You may hardly doubt it, but I do.  And so from where I sit this
line of thinking looks entirely like wishful thinking.  Unless you
can come up with some good historical documentation you're
not going to convince me just by repeating the assertion

> In another email (or later in this one) I draw the picture: kings
> could hardly reasonably grant individuals patents on pure
> abstractions.

As I pointed out then, kings did a lot of things that were less
reasonable than that, and got away with it.

> > This is a nice theory.  But I don't see it supported by history.
> It's supported more than you might think.  For instance, I hold
> that the manner in which patent practice has excluded certain
> subject matters at the outset, reflects the fact that certain
> things were understood to be intrinsically unbounded, inherently
> the common good of mankind (logic, scientific laws, rationality,
> etc. -- abstract, general and ideal things).

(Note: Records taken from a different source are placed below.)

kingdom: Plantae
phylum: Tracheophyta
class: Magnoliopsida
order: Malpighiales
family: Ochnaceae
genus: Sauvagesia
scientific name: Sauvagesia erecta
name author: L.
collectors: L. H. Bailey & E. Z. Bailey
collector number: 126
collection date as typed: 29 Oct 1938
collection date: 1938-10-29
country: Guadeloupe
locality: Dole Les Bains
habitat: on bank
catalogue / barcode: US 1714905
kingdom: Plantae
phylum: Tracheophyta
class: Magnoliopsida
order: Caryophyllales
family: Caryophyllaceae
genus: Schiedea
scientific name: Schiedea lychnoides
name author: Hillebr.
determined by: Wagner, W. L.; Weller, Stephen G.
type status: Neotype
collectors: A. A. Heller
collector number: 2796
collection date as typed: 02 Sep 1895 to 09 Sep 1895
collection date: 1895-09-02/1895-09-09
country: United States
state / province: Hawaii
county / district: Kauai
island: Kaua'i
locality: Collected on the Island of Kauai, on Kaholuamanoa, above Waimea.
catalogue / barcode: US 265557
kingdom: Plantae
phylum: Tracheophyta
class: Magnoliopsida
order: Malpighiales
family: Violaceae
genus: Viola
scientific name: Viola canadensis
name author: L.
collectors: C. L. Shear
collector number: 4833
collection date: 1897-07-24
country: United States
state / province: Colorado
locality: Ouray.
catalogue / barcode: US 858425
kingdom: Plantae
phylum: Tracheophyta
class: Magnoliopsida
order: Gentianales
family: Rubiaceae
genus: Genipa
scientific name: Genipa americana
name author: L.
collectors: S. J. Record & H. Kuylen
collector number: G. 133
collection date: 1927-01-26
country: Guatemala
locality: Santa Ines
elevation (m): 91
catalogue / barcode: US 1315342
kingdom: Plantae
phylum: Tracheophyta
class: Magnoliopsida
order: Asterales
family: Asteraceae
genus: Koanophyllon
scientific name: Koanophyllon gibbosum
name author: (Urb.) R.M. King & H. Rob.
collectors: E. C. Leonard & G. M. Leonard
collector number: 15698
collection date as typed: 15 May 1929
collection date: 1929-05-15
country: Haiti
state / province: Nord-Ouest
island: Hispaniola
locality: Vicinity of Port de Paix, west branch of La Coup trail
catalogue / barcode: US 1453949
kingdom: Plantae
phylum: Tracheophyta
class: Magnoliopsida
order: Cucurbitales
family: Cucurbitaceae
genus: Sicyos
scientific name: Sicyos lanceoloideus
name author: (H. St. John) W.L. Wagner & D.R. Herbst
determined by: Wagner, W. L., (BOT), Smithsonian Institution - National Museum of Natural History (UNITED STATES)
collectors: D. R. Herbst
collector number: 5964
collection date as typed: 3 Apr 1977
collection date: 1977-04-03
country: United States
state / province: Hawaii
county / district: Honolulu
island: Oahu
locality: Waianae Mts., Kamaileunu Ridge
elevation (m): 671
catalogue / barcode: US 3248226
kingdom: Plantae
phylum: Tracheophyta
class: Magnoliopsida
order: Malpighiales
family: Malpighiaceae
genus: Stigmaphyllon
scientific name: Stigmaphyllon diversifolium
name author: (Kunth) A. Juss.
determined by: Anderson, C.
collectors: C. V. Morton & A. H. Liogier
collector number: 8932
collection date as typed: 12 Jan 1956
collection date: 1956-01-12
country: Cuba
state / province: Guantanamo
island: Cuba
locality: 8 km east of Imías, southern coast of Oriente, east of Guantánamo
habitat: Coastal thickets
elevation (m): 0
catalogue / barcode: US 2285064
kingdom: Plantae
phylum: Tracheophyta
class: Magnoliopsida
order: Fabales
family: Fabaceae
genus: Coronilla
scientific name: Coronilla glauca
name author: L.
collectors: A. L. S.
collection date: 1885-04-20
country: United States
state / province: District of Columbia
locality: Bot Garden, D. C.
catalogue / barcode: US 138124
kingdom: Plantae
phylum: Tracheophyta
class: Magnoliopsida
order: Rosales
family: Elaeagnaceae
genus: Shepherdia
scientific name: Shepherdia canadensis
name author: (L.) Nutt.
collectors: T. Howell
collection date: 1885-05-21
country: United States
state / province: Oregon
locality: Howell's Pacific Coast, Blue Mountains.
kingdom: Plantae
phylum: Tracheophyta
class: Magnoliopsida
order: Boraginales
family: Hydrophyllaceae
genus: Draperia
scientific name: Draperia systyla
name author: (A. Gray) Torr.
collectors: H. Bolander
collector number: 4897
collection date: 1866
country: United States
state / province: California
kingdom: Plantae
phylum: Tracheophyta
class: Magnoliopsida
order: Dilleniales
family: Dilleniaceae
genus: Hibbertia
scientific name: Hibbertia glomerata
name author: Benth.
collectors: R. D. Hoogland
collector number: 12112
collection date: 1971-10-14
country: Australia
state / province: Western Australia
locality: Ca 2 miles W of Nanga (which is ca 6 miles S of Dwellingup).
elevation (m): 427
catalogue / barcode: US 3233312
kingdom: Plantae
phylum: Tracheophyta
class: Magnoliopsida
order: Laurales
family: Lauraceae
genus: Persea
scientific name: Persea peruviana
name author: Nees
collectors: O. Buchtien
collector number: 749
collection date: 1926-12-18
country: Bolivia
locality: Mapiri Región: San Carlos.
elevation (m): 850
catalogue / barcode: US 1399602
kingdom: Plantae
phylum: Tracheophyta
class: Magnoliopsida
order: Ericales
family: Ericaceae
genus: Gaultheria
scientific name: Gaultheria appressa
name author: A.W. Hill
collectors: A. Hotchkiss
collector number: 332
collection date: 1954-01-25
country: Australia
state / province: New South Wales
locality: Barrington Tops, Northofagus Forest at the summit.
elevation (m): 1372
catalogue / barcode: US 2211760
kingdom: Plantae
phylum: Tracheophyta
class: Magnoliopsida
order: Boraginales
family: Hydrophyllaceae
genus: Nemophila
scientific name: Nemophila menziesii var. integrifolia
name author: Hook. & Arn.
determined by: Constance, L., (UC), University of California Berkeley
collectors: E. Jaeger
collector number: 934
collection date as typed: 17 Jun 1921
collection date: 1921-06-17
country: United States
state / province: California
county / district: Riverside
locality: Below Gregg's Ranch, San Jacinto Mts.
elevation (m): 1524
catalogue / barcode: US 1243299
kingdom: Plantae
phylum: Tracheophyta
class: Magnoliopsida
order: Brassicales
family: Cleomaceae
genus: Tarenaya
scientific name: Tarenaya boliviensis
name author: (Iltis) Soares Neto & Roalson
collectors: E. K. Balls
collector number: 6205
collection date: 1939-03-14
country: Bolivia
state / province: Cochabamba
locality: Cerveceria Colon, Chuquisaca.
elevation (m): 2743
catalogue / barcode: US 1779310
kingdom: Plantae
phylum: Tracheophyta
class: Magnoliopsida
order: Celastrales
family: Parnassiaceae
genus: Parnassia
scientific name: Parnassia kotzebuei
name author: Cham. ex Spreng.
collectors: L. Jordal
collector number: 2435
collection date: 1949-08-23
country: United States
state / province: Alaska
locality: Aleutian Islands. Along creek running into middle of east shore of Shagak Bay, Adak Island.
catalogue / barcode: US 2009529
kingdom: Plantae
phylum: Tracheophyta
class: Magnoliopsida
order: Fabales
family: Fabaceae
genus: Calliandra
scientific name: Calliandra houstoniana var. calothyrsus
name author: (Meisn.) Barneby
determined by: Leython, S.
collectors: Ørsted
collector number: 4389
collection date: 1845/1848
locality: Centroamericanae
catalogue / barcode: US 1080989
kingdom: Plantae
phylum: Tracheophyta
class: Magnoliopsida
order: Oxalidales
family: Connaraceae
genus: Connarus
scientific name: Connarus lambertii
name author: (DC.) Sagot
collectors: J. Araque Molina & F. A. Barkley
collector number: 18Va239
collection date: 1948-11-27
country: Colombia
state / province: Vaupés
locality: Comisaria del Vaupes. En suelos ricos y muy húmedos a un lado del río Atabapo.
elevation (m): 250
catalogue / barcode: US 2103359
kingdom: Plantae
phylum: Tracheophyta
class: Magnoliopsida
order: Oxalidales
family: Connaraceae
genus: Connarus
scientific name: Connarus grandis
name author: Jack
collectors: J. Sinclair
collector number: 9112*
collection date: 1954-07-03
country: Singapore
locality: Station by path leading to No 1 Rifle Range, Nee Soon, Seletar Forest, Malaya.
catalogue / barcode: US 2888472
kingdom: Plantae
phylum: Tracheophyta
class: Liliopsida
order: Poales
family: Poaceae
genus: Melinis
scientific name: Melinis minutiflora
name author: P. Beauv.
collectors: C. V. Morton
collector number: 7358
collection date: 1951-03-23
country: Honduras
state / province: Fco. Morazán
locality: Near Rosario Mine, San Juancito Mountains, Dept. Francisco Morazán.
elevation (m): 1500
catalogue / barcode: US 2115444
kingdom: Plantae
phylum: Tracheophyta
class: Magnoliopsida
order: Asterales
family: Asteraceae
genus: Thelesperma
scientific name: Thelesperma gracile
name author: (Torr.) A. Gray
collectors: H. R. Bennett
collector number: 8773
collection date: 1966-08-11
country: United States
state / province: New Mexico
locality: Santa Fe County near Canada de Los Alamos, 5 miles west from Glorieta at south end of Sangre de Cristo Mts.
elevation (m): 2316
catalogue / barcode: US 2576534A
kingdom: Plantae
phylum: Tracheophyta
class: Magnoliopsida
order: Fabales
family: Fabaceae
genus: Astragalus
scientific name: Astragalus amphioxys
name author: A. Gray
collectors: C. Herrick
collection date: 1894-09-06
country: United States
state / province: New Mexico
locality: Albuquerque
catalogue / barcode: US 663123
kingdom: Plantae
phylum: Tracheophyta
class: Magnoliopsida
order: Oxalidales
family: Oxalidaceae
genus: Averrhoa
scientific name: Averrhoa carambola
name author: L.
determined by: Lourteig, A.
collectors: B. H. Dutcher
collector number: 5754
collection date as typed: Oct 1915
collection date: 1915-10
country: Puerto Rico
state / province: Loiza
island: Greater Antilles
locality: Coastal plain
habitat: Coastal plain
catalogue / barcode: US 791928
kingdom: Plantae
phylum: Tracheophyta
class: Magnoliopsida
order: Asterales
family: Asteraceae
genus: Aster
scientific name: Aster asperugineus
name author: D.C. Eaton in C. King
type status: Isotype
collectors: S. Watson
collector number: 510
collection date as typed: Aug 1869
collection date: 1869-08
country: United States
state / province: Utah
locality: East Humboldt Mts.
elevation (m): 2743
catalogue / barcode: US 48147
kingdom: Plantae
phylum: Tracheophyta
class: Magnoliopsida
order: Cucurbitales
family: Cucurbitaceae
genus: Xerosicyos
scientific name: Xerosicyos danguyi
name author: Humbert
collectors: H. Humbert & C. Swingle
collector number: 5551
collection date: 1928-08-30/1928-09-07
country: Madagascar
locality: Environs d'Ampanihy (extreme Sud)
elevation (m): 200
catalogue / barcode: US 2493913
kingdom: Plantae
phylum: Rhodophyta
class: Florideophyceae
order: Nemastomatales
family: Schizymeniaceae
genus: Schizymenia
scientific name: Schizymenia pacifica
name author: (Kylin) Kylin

I believe that those things were understood to not be humanly
invented.  By contrast a useful piece of software is humanly
invented.  The distinction is subtle, and a correct answer will be
hard to pull from the historical debate because people tend to
not clarify questions that they didn't think of.

> > For a random instance, US patent 1,647 issued in 1840 seems to
> > be about something that's pretty abstract.  (That's the patent
> > on Morse code.)
> Yes, what's happened is, many things were patented that might
> have been suspect to some folks at the time, but now are much
> more plainly suspect.  The Morse code patent we now can see in
> terms of symbolic processing -- that it's a set of symbols that
> can be used like code to be automated.  But at the time, it
> seemed much more like a particular technical solution to a
> problem.

Do you have documentation that people at the time questioned
whether Morse Code should be patentable?